Task instructions. Below are records to write out exactly; drop the pictures when you do.
━━━ Material shown ━━━
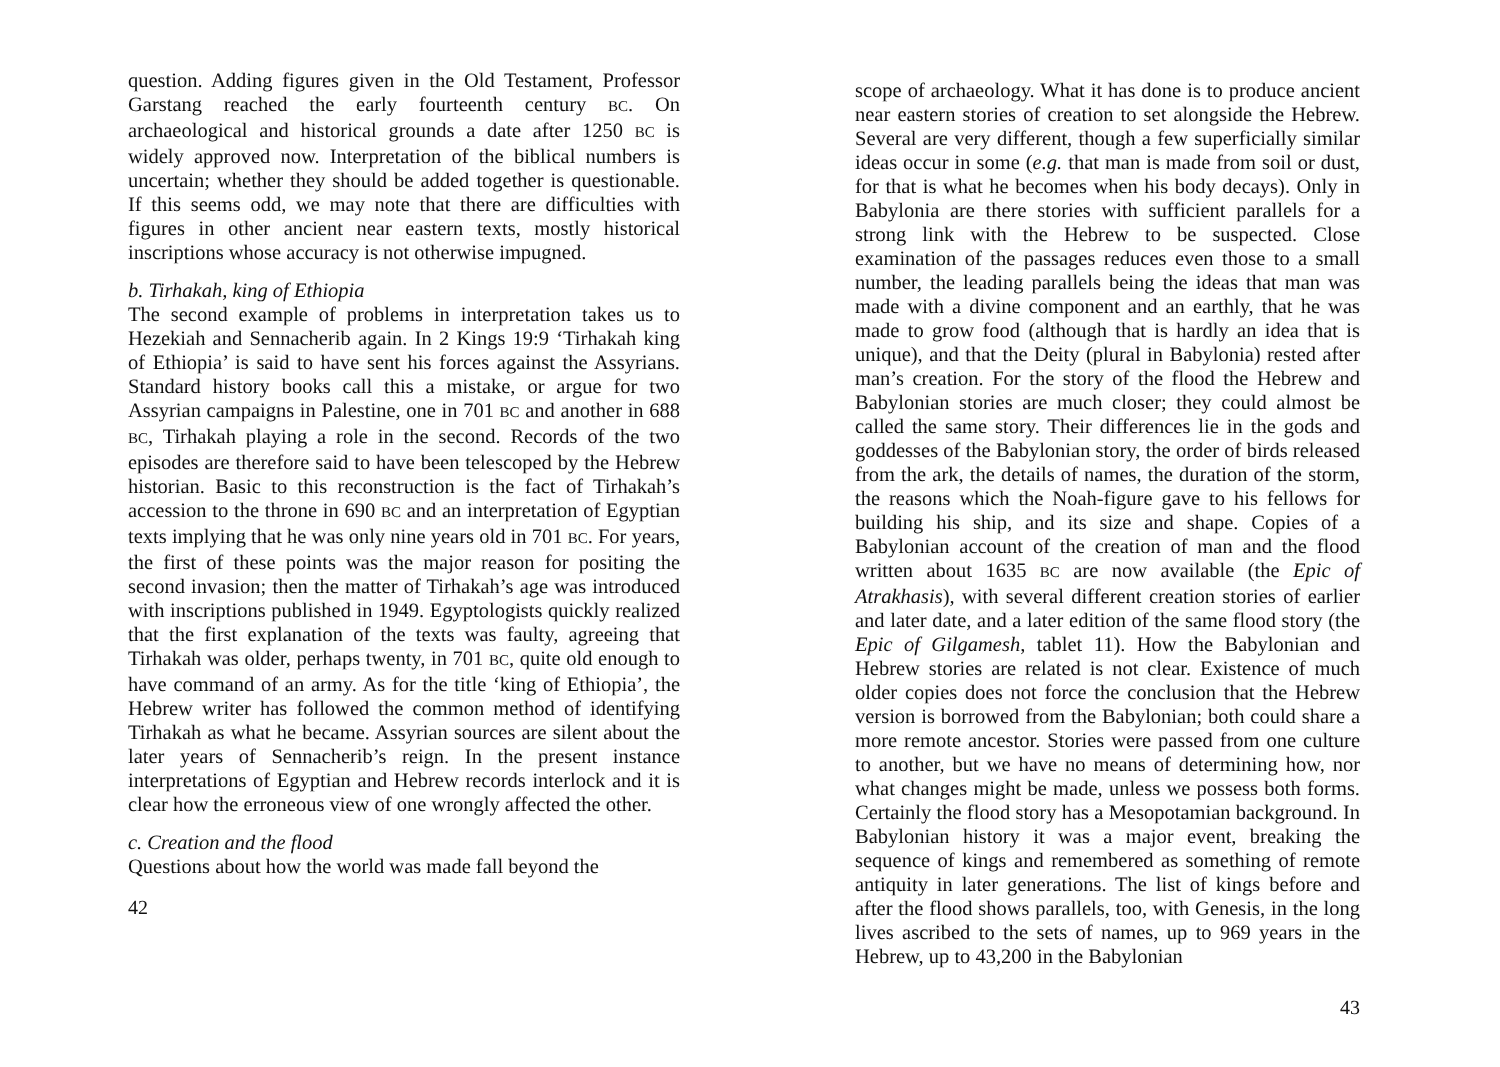question. Adding figures given in the Old Testament, Professor Garstang reached the early fourteenth century BC. On archaeological and historical grounds a date after 1250 BC is widely approved now. Interpretation of the biblical numbers is uncertain; whether they should be added together is questionable. If this seems odd, we may note that there are difficulties with figures in other ancient near eastern texts, mostly historical inscriptions whose accuracy is not otherwise impugned.
b. Tirhakah, king of Ethiopia
The second example of problems in interpretation takes us to Hezekiah and Sennacherib again. In 2 Kings 19:9 ‘Tirhakah king of Ethiopia’ is said to have sent his forces against the Assyrians. Standard history books call this a mistake, or argue for two Assyrian campaigns in Palestine, one in 701 BC and another in 688 BC, Tirhakah playing a role in the second. Records of the two episodes are therefore said to have been telescoped by the Hebrew historian. Basic to this reconstruction is the fact of Tirhakah’s accession to the throne in 690 BC and an interpretation of Egyptian texts implying that he was only nine years old in 701 BC. For years, the first of these points was the major reason for positing the second invasion; then the matter of Tirhakah’s age was introduced with inscriptions published in 1949. Egyptologists quickly realized that the first explanation of the texts was faulty, agreeing that Tirhakah was older, perhaps twenty, in 701 BC, quite old enough to have command of an army. As for the title ‘king of Ethiopia’, the Hebrew writer has followed the common method of identifying Tirhakah as what he became. Assyrian sources are silent about the later years of Sennacherib’s reign. In the present instance interpretations of Egyptian and Hebrew records interlock and it is clear how the erroneous view of one wrongly affected the other.
c. Creation and the flood
Questions about how the world was made fall beyond the
42
scope of archaeology. What it has done is to produce ancient near eastern stories of creation to set alongside the Hebrew. Several are very different, though a few superficially similar ideas occur in some (e.g. that man is made from soil or dust, for that is what he becomes when his body decays). Only in Babylonia are there stories with sufficient parallels for a strong link with the Hebrew to be suspected. Close examination of the passages reduces even those to a small number, the leading parallels being the ideas that man was made with a divine component and an earthly, that he was made to grow food (although that is hardly an idea that is unique), and that the Deity (plural in Babylonia) rested after man’s creation. For the story of the flood the Hebrew and Babylonian stories are much closer; they could almost be called the same story. Their differences lie in the gods and goddesses of the Babylonian story, the order of birds released from the ark, the details of names, the duration of the storm, the reasons which the Noah-figure gave to his fellows for building his ship, and its size and shape. Copies of a Babylonian account of the creation of man and the flood written about 1635 BC are now available (the Epic of Atrakhasis), with several different creation stories of earlier and later date, and a later edition of the same flood story (the Epic of Gilgamesh, tablet 11). How the Babylonian and Hebrew stories are related is not clear. Existence of much older copies does not force the conclusion that the Hebrew version is borrowed from the Babylonian; both could share a more remote ancestor. Stories were passed from one culture to another, but we have no means of determining how, nor what changes might be made, unless we possess both forms. Certainly the flood story has a Mesopotamian background. In Babylonian history it was a major event, breaking the sequence of kings and remembered as something of remote antiquity in later generations. The list of kings before and after the flood shows parallels, too, with Genesis, in the long lives ascribed to the sets of names, up to 969 years in the Hebrew, up to 43,200 in the Babylonian
43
━━━
Answer space.
question. Adding figures given in the Old Testament, Professor Garstang reached the early fourteenth century BC. On archaeological and historical grounds a date after 1250 BC is widely approved now. Interpretation of the biblical numbers is uncertain; whether they should be added together is questionable. If this seems odd, we may note that there are difficulties with figures in other ancient near eastern texts, mostly historical inscriptions whose accuracy is not otherwise impugned.
b. Tirhakah, king of Ethiopia
The second example of problems in interpretation takes us to Hezekiah and Sennacherib again. In 2 Kings 19:9 ‘Tirhakah king of Ethiopia’ is said to have sent his forces against the Assyrians. Standard history books call this a mistake, or argue for two Assyrian campaigns in Palestine, one in 701 BC and another in 688 BC, Tirhakah playing a role in the second. Records of the two episodes are therefore said to have been telescoped by the Hebrew historian. Basic to this reconstruction is the fact of Tirhakah’s accession to the throne in 690 BC and an interpretation of Egyptian texts implying that he was only nine years old in 701 BC. For years, the first of these points was the major reason for positing the second invasion; then the matter of Tirhakah’s age was introduced with inscriptions published in 1949. Egyptologists quickly realized that the first explanation of the texts was faulty, agreeing that Tirhakah was older, perhaps twenty, in 701 BC, quite old enough to have command of an army. As for the title ‘king of Ethiopia’, the Hebrew writer has followed the common method of identifying Tirhakah as what he became. Assyrian sources are silent about the later years of Sennacherib’s reign. In the present instance interpretations of Egyptian and Hebrew records interlock and it is clear how the erroneous view of one wrongly affected the other.
c. Creation and the flood
Questions about how the world was made fall beyond the
42
scope of archaeology. What it has done is to produce ancient near eastern stories of creation to set alongside the Hebrew. Several are very different, though a few superficially similar ideas occur in some (e.g. that man is made from soil or dust, for that is what he becomes when his body decays). Only in Babylonia are there stories with sufficient parallels for a strong link with the Hebrew to be suspected. Close examination of the passages reduces even those to a small number, the leading parallels being the ideas that man was made with a divine component and an earthly, that he was made to grow food (although that is hardly an idea that is unique), and that the Deity (plural in Babylonia) rested after man’s creation. For the story of the flood the Hebrew and Babylonian stories are much closer; they could almost be called the same story. Their differences lie in the gods and goddesses of the Babylonian story, the order of birds released from the ark, the details of names, the duration of the storm, the reasons which the Noah-figure gave to his fellows for building his ship, and its size and shape. Copies of a Babylonian account of the creation of man and the flood written about 1635 BC are now available (the Epic of Atrakhasis), with several different creation stories of earlier and later date, and a later edition of the same flood story (the Epic of Gilgamesh, tablet 11). How the Babylonian and Hebrew stories are related is not clear. Existence of much older copies does not force the conclusion that the Hebrew version is borrowed from the Babylonian; both could share a more remote ancestor. Stories were passed from one culture to another, but we have no means of determining how, nor what changes might be made, unless we possess both forms. Certainly the flood story has a Mesopotamian background. In Babylonian history it was a major event, breaking the sequence of kings and remembered as something of remote antiquity in later generations. The list of kings before and after the flood shows parallels, too, with Genesis, in the long lives ascribed to the sets of names, up to 969 years in the Hebrew, up to 43,200 in the Babylonian
43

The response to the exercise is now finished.